Il arrive que certains albums soient si excellents qu’on regrette qu’ils ne durent pas plus longtemps. C’est à croire que HEADKEYZ avait prévu le coup : après "The Cage & The Crown : Chapter I" sorti en 2022, les sonorités du rock alternatif du groupe montpelliérain méritaient encore d’être explorées. Ça tombe bien : le deuxième volet du diptyque est sorti le 16 janvier 2026 et répond au souhait d’entendre un prolongement du premier album, déjà rempli de qualités et de promesses sonores.
Bien que les deux albums présentent des similarités, notamment une construction en miroir, l’évolution du groupe de l’un à l’autre se fait entendre : après quelques changements de line-up, les titres écrits et composés entre 2020 et 2022 ont été beaucoup remaniés afin de correspondre davantage aux personnalités d’Edge (chant), Timothée Bertram (guitare), Stella Cristi (guitare), Samuel Maréchal (basse) et Sylvain Molina (batterie). Le diptyque a donc été conçu comme un tout cohérent offrant à la fois une réflexion globale et un reflet du groupe à deux périodes de son existence. Et si vous êtes pris.e d’un étrange sentiment de déjà-vu à l’écoute de l’album, c’est normal : le son de HEADKEYZ puise dans de nombreuses références allant de DEFTONES à THE BLACK KEYS, sans jamais tomber dans la copie. Les influences sont intégrées et utilisées à bon escient pour créer un son unique et reconnaissable.
Dans cet album, HEADKEYZ poursuit sa quête de réponses et explore le thème de la quête du pouvoir et de ses conséquences. À force de courir vers le surplus permanent de richesse, de pouvoir, de domination et de force, on en vient à oublier pourquoi on court. Pour atteindre quels objectifs ? Et au bout du compte, que gagne-t-on vraiment à la fin, si ce n’est le fait d’être seul.e au monde au-dessus des autres ?

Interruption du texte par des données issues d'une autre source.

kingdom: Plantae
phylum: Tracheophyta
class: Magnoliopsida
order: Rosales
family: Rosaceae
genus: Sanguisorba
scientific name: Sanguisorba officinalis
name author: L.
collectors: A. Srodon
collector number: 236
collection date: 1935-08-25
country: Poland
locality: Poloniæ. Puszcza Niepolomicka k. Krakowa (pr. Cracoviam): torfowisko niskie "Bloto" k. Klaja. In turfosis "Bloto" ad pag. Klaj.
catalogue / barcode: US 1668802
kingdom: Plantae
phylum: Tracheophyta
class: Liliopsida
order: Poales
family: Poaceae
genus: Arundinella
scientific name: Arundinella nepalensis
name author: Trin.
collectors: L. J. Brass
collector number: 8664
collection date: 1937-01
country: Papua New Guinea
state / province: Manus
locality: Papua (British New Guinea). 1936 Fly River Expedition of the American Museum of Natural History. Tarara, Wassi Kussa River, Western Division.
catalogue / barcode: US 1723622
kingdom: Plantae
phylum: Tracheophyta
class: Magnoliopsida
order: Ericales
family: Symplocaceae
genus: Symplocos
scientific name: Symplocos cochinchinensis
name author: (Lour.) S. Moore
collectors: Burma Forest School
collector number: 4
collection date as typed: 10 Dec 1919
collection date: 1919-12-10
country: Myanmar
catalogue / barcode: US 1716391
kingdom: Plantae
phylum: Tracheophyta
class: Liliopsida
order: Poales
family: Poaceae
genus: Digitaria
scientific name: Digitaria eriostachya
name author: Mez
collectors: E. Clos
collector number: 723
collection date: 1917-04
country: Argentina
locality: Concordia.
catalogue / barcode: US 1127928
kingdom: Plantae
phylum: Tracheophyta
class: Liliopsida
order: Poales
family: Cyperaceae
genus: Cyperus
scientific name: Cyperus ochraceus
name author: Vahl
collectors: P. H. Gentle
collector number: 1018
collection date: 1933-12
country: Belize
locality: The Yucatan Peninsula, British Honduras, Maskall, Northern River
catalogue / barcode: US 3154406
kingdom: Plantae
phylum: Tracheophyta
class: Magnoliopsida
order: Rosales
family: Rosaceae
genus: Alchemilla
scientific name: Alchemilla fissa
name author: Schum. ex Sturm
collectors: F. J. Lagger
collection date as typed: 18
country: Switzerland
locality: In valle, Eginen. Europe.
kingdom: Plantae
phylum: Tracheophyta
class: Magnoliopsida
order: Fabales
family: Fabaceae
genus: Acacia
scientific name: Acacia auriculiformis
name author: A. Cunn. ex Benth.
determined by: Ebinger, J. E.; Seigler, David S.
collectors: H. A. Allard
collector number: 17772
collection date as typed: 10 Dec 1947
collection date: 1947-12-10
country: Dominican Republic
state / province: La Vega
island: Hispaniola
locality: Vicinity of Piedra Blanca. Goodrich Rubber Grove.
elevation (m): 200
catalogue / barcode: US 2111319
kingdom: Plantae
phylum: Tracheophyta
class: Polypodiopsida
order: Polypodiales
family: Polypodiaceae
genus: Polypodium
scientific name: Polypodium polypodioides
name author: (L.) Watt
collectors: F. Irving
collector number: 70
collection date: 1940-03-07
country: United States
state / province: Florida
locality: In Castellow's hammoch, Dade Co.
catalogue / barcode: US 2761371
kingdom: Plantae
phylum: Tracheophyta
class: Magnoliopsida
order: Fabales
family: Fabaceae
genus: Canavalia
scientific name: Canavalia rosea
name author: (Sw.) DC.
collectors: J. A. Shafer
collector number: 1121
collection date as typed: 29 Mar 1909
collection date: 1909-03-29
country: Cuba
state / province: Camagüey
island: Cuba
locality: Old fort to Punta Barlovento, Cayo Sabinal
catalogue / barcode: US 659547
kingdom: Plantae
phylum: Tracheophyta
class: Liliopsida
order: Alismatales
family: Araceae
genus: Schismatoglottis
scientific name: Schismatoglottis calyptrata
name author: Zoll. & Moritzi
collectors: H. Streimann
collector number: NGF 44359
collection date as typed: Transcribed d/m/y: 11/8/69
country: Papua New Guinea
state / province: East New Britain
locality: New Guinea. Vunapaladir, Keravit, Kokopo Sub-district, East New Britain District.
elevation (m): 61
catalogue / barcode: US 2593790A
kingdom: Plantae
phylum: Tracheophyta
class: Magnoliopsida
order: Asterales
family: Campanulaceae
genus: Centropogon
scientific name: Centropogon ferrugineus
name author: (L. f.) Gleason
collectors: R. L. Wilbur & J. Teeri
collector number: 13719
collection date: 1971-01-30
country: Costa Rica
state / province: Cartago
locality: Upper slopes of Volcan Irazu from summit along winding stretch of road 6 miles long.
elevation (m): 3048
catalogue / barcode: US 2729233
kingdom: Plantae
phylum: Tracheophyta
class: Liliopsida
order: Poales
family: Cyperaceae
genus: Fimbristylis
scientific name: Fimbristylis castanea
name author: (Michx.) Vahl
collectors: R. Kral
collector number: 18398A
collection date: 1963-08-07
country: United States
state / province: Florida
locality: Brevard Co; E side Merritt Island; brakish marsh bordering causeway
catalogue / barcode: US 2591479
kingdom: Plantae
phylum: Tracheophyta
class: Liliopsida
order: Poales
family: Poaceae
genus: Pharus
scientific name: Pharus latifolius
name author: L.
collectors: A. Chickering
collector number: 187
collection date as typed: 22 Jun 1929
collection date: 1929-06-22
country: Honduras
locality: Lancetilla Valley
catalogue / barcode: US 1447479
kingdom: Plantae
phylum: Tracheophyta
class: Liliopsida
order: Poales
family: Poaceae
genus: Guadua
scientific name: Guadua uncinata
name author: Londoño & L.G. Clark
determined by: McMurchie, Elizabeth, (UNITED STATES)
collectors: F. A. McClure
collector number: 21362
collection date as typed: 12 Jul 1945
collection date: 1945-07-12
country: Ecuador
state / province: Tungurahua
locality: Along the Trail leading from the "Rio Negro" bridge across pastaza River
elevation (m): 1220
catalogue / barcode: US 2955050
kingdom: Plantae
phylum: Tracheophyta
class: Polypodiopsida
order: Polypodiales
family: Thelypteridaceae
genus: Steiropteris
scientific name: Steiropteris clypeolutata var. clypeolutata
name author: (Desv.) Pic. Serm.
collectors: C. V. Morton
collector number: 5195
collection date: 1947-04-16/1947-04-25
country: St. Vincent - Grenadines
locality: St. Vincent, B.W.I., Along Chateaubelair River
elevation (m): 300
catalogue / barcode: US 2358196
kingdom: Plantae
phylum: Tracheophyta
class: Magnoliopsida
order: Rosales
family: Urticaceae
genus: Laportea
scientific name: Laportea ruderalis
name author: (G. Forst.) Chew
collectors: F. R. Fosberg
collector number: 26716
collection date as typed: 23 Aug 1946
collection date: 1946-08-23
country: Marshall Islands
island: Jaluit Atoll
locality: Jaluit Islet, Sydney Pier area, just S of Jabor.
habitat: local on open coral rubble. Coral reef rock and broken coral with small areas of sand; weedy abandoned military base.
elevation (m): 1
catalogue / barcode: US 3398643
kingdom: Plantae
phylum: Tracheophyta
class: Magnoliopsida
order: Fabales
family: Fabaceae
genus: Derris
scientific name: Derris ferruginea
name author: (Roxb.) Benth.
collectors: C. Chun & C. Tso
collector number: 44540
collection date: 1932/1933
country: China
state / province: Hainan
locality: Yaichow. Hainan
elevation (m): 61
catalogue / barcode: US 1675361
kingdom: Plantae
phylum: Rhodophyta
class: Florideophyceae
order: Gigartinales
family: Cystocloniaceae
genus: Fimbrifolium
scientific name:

À l’aide de mélodies accrocheuses, et de paroles qui ne demandent qu’à être chantées en chœur en concert, le quintet pose un regard désabusé sur les vices de l’humanité. Dès "The Crown", les personnages menant la quête la plus effrénée sont décrits dans un portrait précis, lucide et un brin cynique, à l’image du regard que l’on peut porter sur certains personnages qui sont au centre de l’actualité mondiale.
Pour qui possède un support physique de l’album, le constat est immédiat : la pochette cartonnée mate et l’univers visuel, dont on retrouve les symboles d’un album à l’autre, transportent dans l’univers du groupe. La bichromie utilisée offre une visualiation saisissante des contrastes dont il est question dans les chansons : "Viking" qui décrit un personnage sensible, à l’opposé de la force brute et virile de l’archétype qui vient à l’esprit quand on lit ce mot, ou encore "Rotten Party" et son rap auquel on est loin de s’attendre dans un album majoritairement influencé par le rock alternatif des années 90 et 2000.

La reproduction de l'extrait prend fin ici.